- ASSIGNED TASK:
Please restate, word for word, the lines below that begin at the one with "Solana mempertahankan level" and end at the one with "Investasi dan trading". Leave out all other lines.

───── STUDY MATERIAL

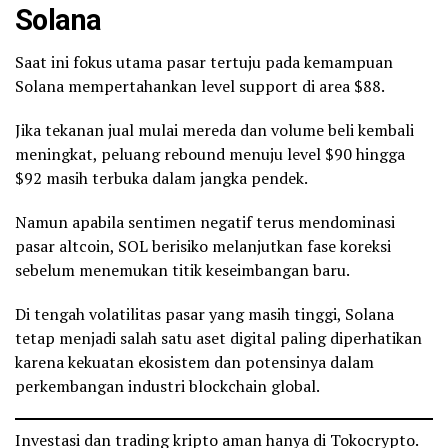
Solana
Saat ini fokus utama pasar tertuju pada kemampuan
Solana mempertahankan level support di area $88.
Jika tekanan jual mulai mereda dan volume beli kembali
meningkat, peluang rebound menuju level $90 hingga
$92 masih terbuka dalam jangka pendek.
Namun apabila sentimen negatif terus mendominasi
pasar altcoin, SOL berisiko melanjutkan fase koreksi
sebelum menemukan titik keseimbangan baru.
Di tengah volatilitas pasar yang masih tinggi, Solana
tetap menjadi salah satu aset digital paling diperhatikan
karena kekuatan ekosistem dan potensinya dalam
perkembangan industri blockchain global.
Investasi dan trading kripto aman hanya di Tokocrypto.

──────────
───── STUDY MATERIAL

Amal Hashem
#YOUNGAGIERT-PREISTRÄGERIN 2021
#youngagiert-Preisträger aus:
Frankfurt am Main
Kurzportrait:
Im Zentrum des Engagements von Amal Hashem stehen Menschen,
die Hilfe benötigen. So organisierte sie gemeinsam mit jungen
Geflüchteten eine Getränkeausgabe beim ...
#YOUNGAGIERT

──────────
───── STUDY MATERIAL

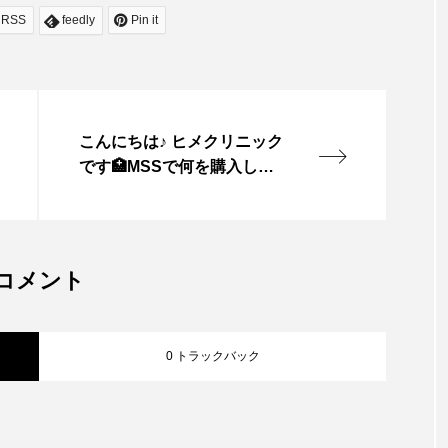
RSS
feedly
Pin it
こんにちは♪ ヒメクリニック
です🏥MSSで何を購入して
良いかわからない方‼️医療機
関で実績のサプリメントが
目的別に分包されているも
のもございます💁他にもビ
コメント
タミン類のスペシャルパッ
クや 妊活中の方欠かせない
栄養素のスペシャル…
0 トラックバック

──────────

- EXPECTED ANSWER:
Solana mempertahankan level support di area $88.
Jika tekanan jual mulai mereda dan volume beli kembali
meningkat, peluang rebound menuju level $90 hingga
$92 masih terbuka dalam jangka pendek.
Namun apabila sentimen negatif terus mendominasi
pasar altcoin, SOL berisiko melanjutkan fase koreksi
sebelum menemukan titik keseimbangan baru.
Di tengah volatilitas pasar yang masih tinggi, Solana
tetap menjadi salah satu aset digital paling diperhatikan
karena kekuatan ekosistem dan potensinya dalam
perkembangan industri blockchain global.
Investasi dan trading kripto aman hanya di Tokocrypto.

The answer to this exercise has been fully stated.